Ban Ki-moon, the UN secretary-general, accused both the Sudanese government and rebel groups in a report this month of restricting access to areas where there had been fighting.
Abdalmahmoud Abdalhaleem, Sudan's UN ambassador, said his government had placed "no restrictions whatsoever" on Unamid. Aid group Oxfam agreed with the security council that Unamid should focus on security and stay out of reconstruction.
El-Fateh Osman, Oxfam's Sudan head, said in a statement: "Mixing the work of blue helmets [peacekeepers] with aid groups will confuse Darfuris."
Separately, Susana Malcorra, a UN under-secretary-general, told reporters that the United Nations was preparing to expand its presence in semi-autonomous southern Sudan to help prepare for next year's referendum on possible secession for the south.
She said UN personnel would also help with training of local security forces and monitoring for the referendum.
Meanwhile aid group Medicins San Frontieres (MSF), or Doctors without Borders, has suspended work in a violent part of South Sudan because of attacks on its staff.
"Unless the situation improves, it is impossible to evacuate those who need hospitalisation or surgery, including women with obstructed labour, children with cerebral malaria or severe anaemia who need blood transfusions"
Gbane Mahama, MSF medical coordinator in the South Sudan
The group in a statement on Saturday said it was "forced to suspend all activities" in Gumuruk in Jonglei state following three separate security incidents, including theft of medical equipment and violent robbery of four staff members while delivering aid.

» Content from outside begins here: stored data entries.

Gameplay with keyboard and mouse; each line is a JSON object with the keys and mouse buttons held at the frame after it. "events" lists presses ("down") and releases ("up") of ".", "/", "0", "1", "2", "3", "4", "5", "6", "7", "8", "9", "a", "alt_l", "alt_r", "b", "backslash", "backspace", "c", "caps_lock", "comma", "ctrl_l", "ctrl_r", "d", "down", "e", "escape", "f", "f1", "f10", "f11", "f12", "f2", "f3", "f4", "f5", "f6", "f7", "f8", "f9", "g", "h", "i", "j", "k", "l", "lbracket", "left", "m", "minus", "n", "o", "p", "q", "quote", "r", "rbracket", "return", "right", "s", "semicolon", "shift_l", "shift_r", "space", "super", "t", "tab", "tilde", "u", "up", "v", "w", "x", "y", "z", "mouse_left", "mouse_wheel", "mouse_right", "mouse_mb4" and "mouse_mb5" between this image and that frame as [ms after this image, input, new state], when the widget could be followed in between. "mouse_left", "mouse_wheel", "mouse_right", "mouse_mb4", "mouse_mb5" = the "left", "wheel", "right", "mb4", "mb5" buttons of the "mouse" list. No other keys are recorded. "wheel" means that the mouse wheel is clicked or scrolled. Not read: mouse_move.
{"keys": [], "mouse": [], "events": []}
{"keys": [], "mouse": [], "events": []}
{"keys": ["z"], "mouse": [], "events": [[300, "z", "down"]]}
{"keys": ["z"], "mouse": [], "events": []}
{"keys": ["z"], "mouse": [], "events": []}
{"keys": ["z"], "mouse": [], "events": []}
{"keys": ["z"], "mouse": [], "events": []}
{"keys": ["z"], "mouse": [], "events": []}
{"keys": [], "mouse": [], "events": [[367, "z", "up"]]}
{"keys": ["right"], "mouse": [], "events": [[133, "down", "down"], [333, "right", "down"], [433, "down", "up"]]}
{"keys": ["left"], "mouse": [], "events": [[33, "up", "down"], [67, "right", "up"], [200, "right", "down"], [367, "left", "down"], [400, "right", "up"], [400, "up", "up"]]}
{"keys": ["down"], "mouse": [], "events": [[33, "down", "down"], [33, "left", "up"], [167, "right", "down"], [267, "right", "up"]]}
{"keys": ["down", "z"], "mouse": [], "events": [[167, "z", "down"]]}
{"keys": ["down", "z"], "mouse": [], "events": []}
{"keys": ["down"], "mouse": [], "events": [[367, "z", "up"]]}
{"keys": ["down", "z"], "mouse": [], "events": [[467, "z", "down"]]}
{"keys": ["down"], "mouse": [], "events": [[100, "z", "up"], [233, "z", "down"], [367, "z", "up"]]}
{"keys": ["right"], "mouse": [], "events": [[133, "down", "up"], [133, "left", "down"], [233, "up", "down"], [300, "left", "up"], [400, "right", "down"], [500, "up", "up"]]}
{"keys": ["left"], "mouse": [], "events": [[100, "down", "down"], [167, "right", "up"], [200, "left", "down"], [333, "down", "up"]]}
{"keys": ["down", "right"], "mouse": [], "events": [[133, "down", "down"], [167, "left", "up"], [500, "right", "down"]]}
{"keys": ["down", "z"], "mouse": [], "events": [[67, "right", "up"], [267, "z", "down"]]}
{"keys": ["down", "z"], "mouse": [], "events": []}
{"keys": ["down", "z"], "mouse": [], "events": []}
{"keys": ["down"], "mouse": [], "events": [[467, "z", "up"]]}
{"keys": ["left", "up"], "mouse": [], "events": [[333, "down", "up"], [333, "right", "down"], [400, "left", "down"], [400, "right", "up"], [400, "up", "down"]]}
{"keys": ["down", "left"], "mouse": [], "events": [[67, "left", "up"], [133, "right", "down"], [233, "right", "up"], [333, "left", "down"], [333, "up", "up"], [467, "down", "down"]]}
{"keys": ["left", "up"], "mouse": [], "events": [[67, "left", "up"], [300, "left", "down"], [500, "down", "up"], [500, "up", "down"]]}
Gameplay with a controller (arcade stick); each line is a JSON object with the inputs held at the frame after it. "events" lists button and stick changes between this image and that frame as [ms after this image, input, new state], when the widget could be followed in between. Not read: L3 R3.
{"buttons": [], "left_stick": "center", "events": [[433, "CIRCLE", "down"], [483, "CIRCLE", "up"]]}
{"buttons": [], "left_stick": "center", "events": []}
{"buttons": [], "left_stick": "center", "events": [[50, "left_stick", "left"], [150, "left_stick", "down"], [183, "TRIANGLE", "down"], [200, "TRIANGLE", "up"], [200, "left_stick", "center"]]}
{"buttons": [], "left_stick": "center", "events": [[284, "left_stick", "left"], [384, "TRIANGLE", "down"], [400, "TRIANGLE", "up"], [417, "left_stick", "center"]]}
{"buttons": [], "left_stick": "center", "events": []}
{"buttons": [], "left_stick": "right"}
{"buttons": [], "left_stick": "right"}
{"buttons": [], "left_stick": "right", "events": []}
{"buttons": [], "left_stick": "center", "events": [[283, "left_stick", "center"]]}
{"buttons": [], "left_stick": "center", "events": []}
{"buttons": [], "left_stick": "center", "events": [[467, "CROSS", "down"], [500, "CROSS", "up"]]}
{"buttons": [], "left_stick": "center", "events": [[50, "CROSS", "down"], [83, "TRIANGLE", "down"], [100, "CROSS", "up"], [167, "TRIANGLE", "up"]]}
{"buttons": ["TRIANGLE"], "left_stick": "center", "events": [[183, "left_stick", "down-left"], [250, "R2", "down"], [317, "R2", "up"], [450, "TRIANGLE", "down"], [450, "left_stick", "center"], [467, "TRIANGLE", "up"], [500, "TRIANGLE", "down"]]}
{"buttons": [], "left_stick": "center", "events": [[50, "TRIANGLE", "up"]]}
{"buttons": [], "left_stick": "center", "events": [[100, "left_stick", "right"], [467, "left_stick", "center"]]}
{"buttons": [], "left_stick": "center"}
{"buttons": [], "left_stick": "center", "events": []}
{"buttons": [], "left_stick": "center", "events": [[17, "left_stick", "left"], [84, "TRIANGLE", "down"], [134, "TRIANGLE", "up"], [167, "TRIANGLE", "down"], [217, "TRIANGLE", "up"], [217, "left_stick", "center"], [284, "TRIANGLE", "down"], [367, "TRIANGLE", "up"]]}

"Attacks on our staff and clinics prevent us from providing essential medical aid," Rob Mulder, MSF head of mission in the south, said.
"These incidents are totally unacceptable as they stop us from treating patients and put our staff at risk."
Aid agencies have said violence in the region in 2009 have killed some 2,500 people and displaced 350,000 others.
Jonglei was one of the worst affected states by tribal violence last year and a renegade south Sudan army has also clashed with government troops in the state this year.
"Unless the situation improves, it is impossible to evacuate those who need hospitalisation or surgery, including women with obstructed labour, children with cerebral malaria or severe anaemia who need blood transfusions," said Gbane Mahama, MSF medical coordinator in the south.
MSF said 160 malnourished children were being treated in its Gumuruk clinic with 20 severely malnourished children arriving each week.